Amid the monstrous heaps of twisted metal, pools of congealed oil and walls pockmarked by shrapnel, one incongruous detail catches my eye.
Patches of snow. Inside a thermal power station.
With another Ukrainian winter arriving, the vast turbine hall is full of activity. Engineers, dwarfed by the enormous scale of the place, repairing what they can, removing what they can’t, after a recent Russian air strike hit this facility.
For security reasons, we’re not allowed to say where we are or when the visit occurred. Nor can we describe the extent of the damage, or whether the plant is still working.
Russia, we’re told, collects every scrap of information in order to draw up its next target list.

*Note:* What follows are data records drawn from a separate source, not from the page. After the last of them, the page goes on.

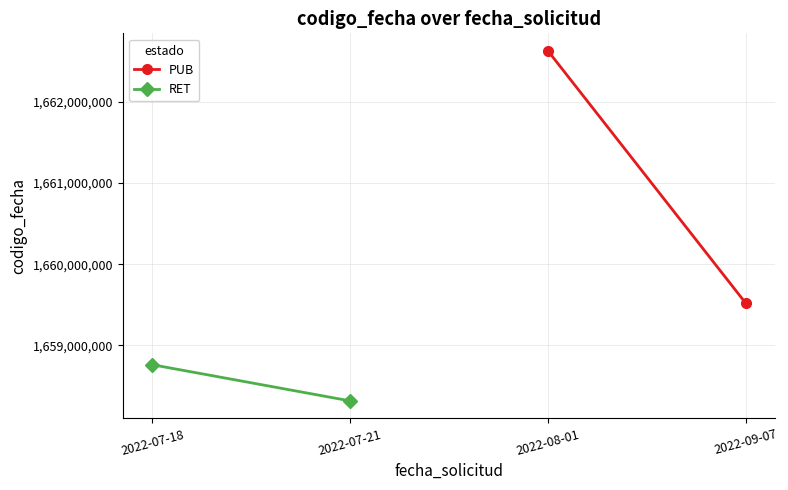

Reading right to left, extract all data points from this chart.

PUB: 1659520443	1662623978
RET: 1658317670	1658762456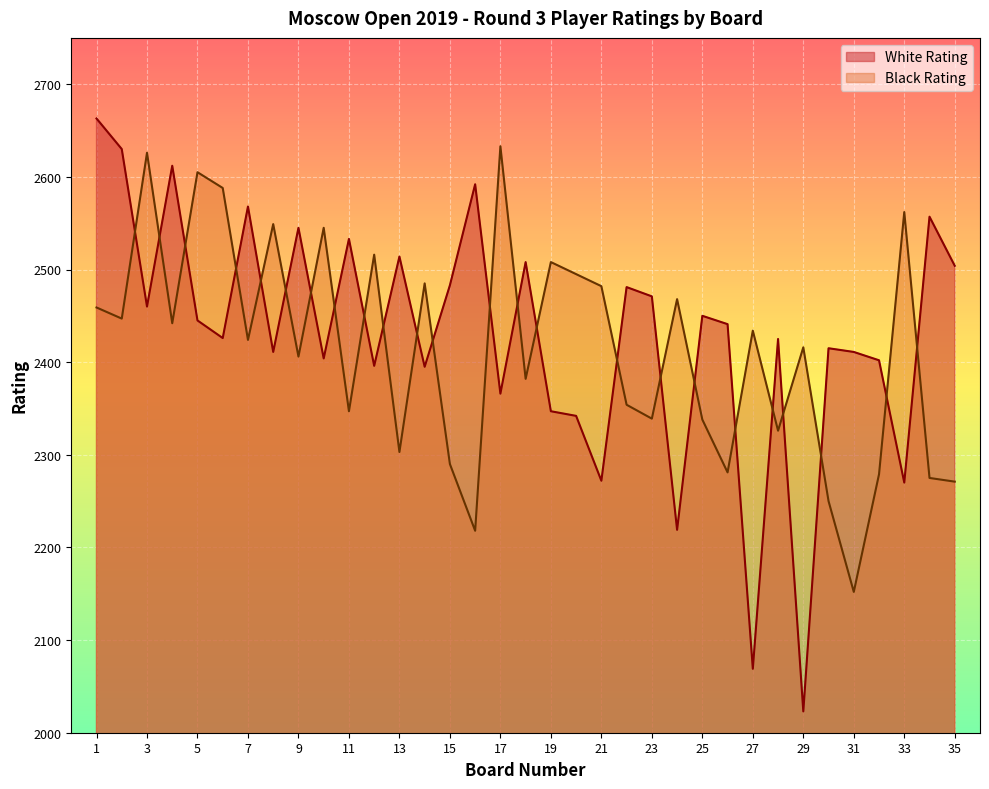

Between 26 and 22, which is larger?

22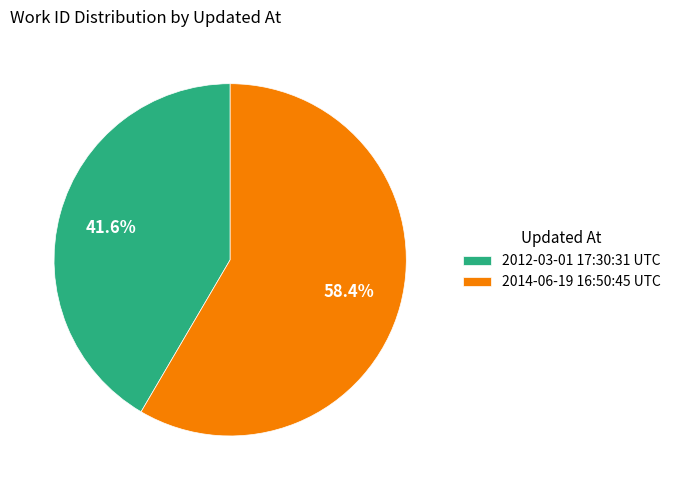

Does any single category account for the majority?

Yes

On Thursday, Moscow mounted its second mass attack on Ukraine’s energy infrastructure in less than two weeks.
Ten such attacks this year have placed an enormous burden on the entire energy system.

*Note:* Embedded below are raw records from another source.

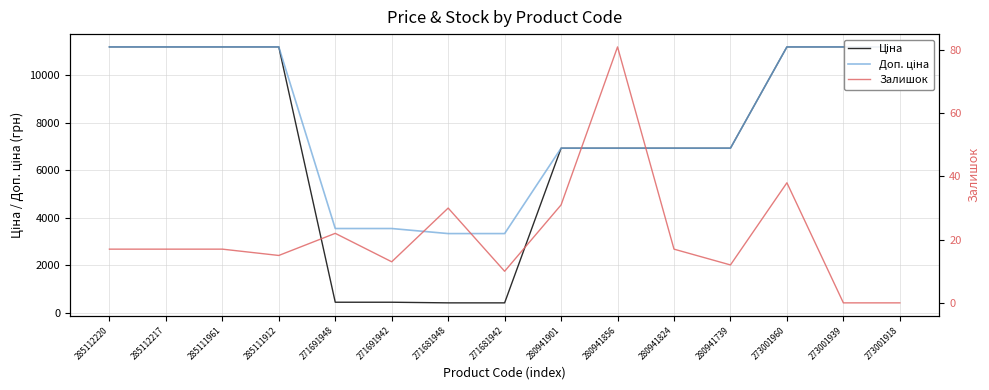

The Залишок series shows 17.8 at 280941739. True or false?

False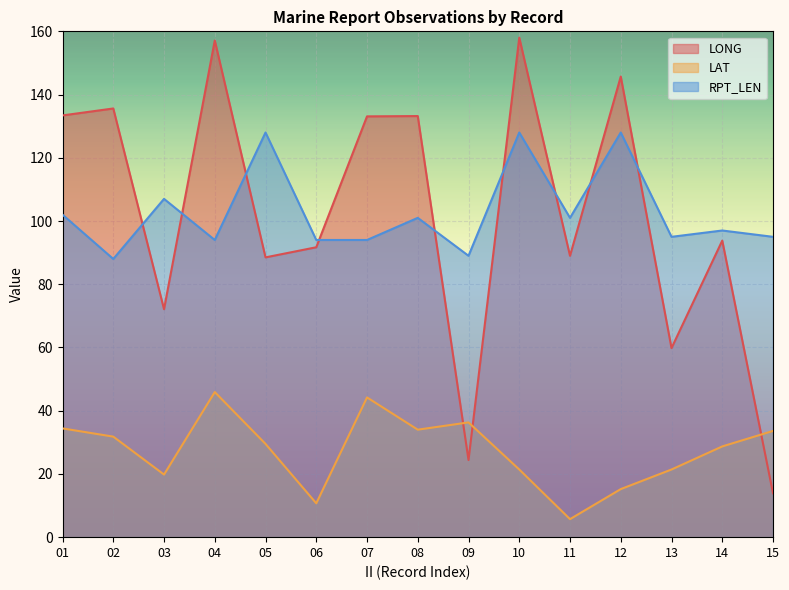

At how many categories does at least one series exceed 95?

11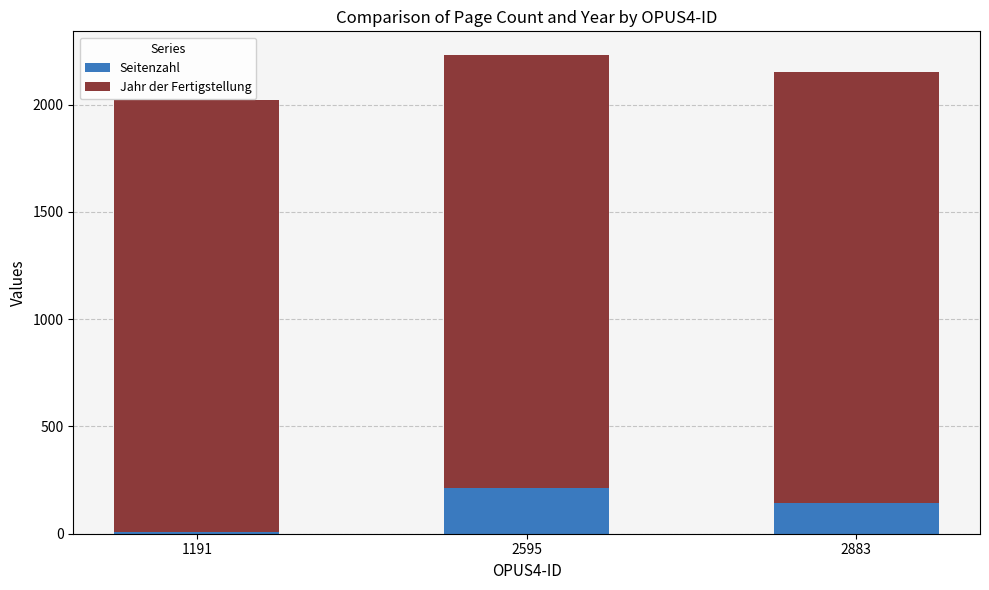

What are all the series names shown in the legend?

Seitenzahl, Jahr der Fertigstellung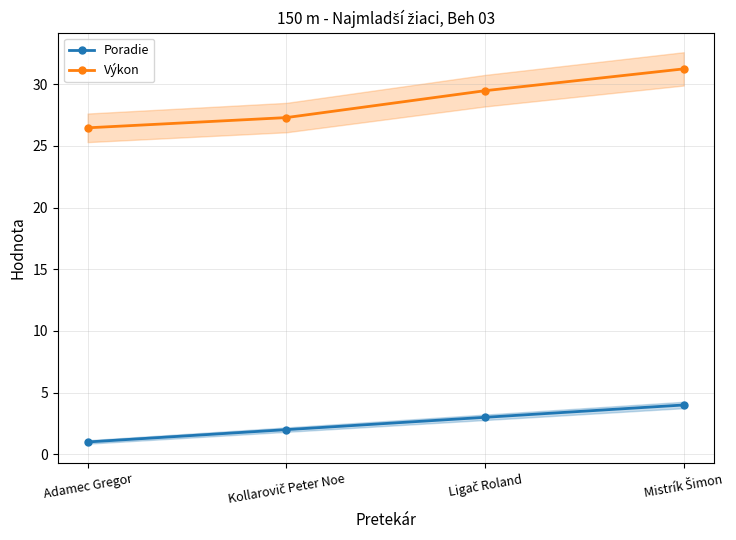

Which category has the lowest value in the Výkon series?

Adamec Gregor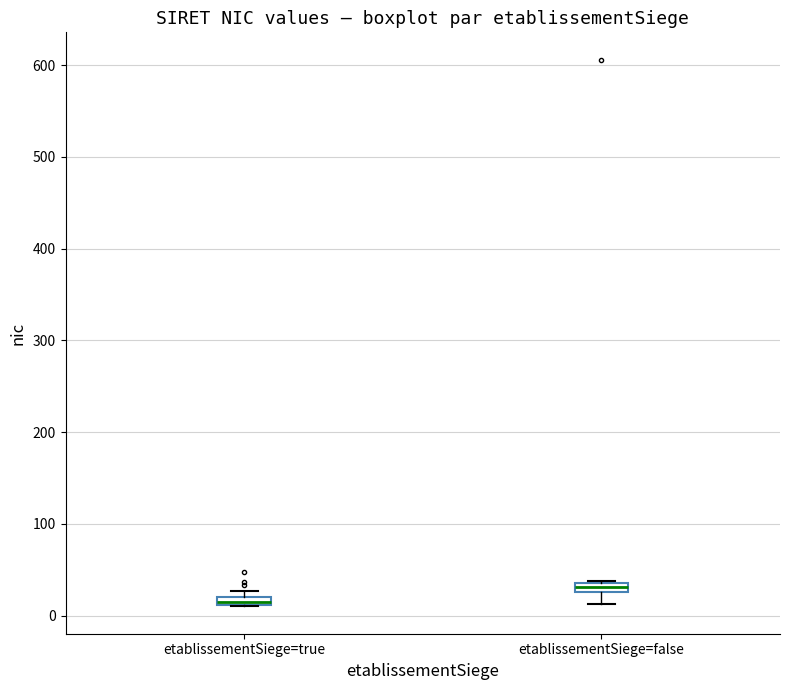

Where is the upper edge of the box for etablissementSiege=false on the y-axis? The values are not printed on the chart, so give them approximately, as read against the axis.

40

Before the first of this month’s attacks, on 17 November, Ukraine had already lost 9GW of generation capacity. That’s about half of the power consumed during last winter’s peak heating season.
We’ve been asked not to say if the plant we visited was among the latest targets on Thursday. But like others across the country, this decades-old facility has suffered multiple drone and missile strikes since Vladimir Putin launched his full-scale invasion in February 2022.

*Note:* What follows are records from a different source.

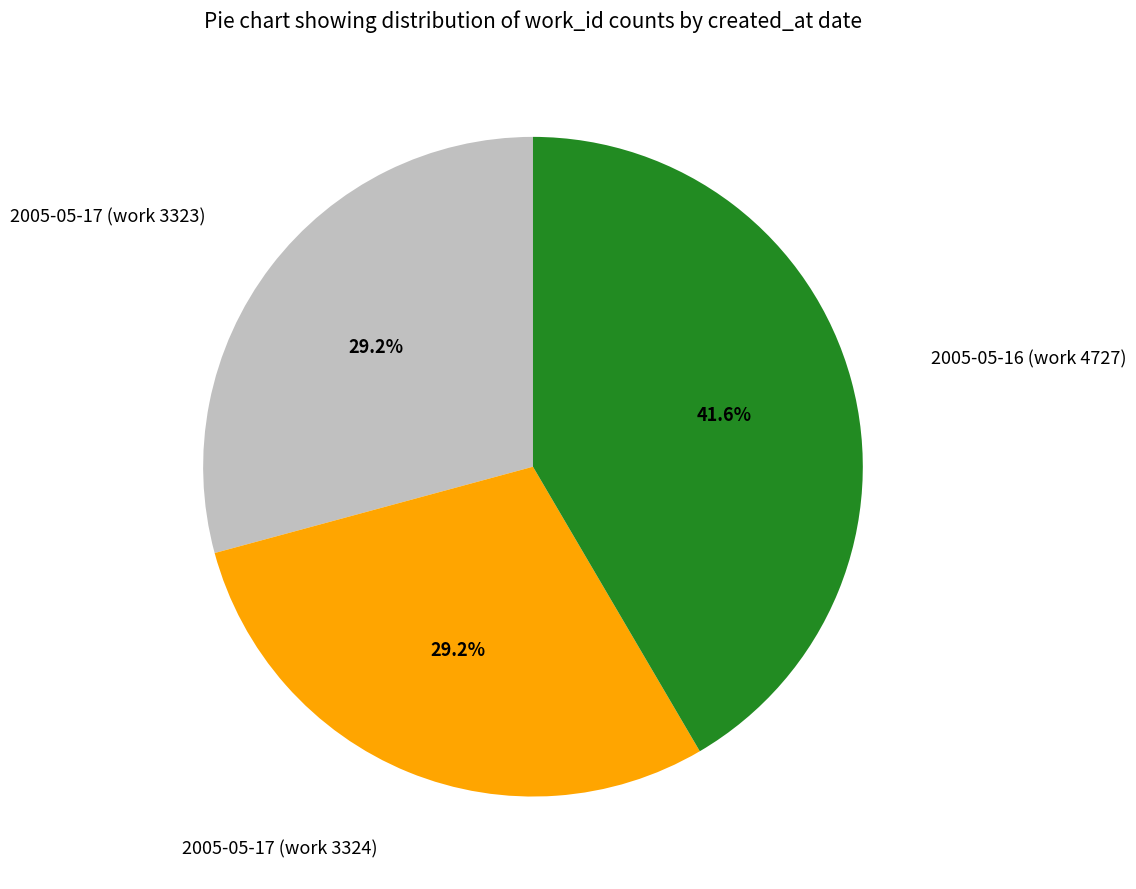

The 2005-05-17 (work 3323) slice represents 22% of the pie. True or false?

False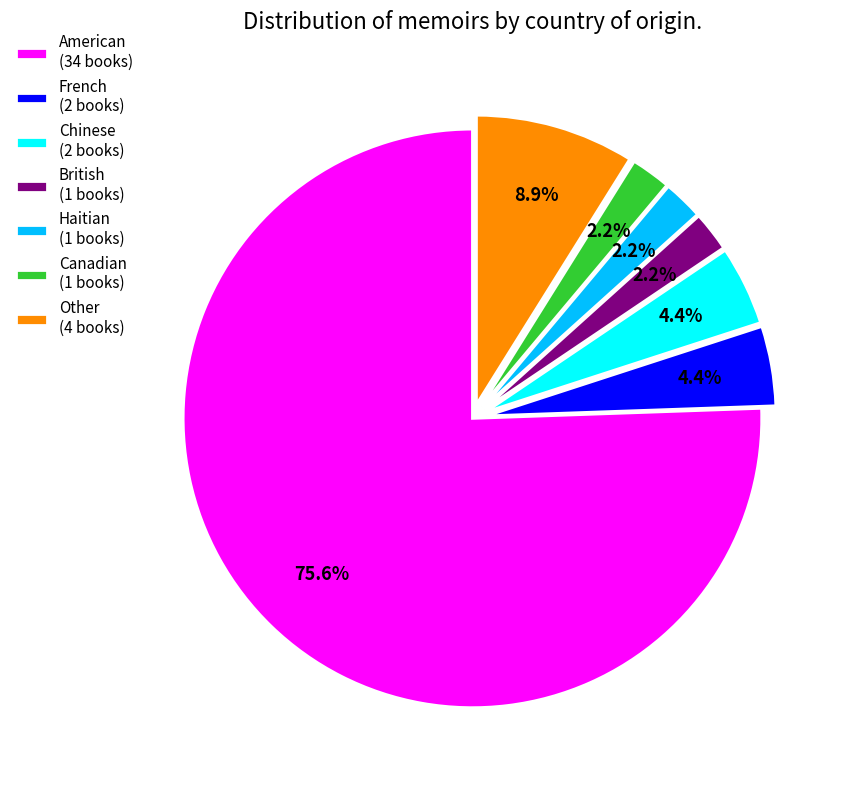

How much of the chart is everything except Haitian (1 books)?

97.8%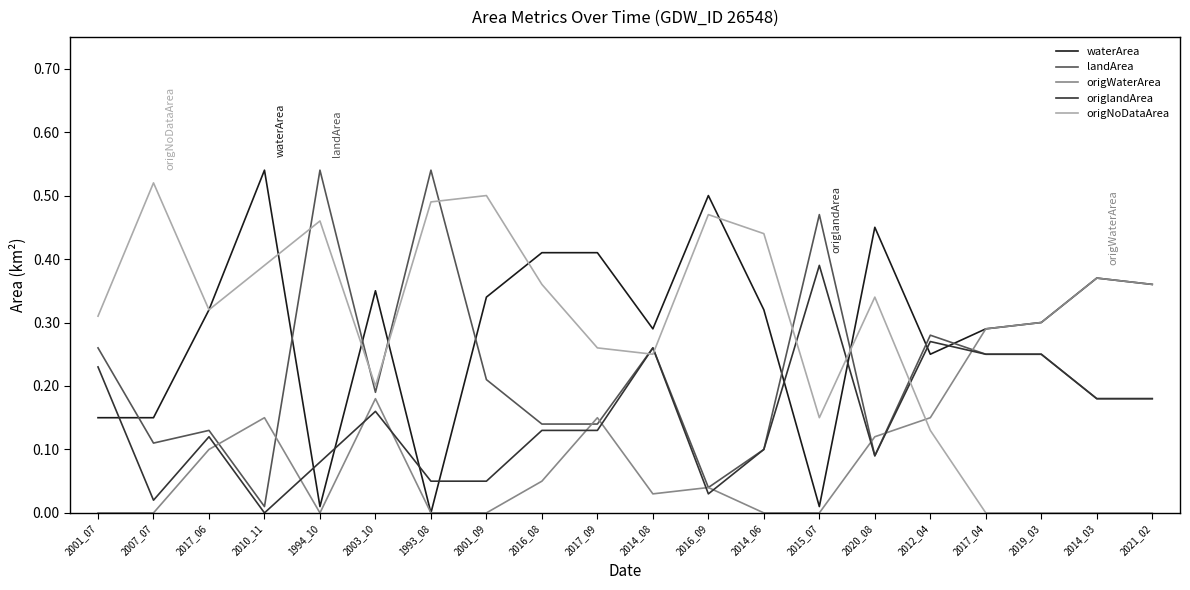

At which label is landArea closest to 0?

2010_11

There’s evidence of Russia’s destructive intent everywhere.
In one corner of the turbine hall, under a gaping hole in the roof, workers warm their hands over a makeshift brazier.
Huge sheets of plastic have been draped over the machinery to protect it from the elements.
“The conditions are tough,” says Oleksandr. We’ve agreed not to identify him further.
“We don’t even have time to restore the main equipment, let alone the roof and walls. Everything gets destroyed again from one strike to the next.”
Ukraine’s western allies are trying to help.
On Monday, DTEK, Ukraine’s largest private energy company, said it had received £89m ($113m) from the European Commission and US government to help restore capacity and protect vital equipment from snow, rain and sub-zero temperatures.
But it’s an epic struggle for the exhausted men tasked with keeping Ukraine’s lights on.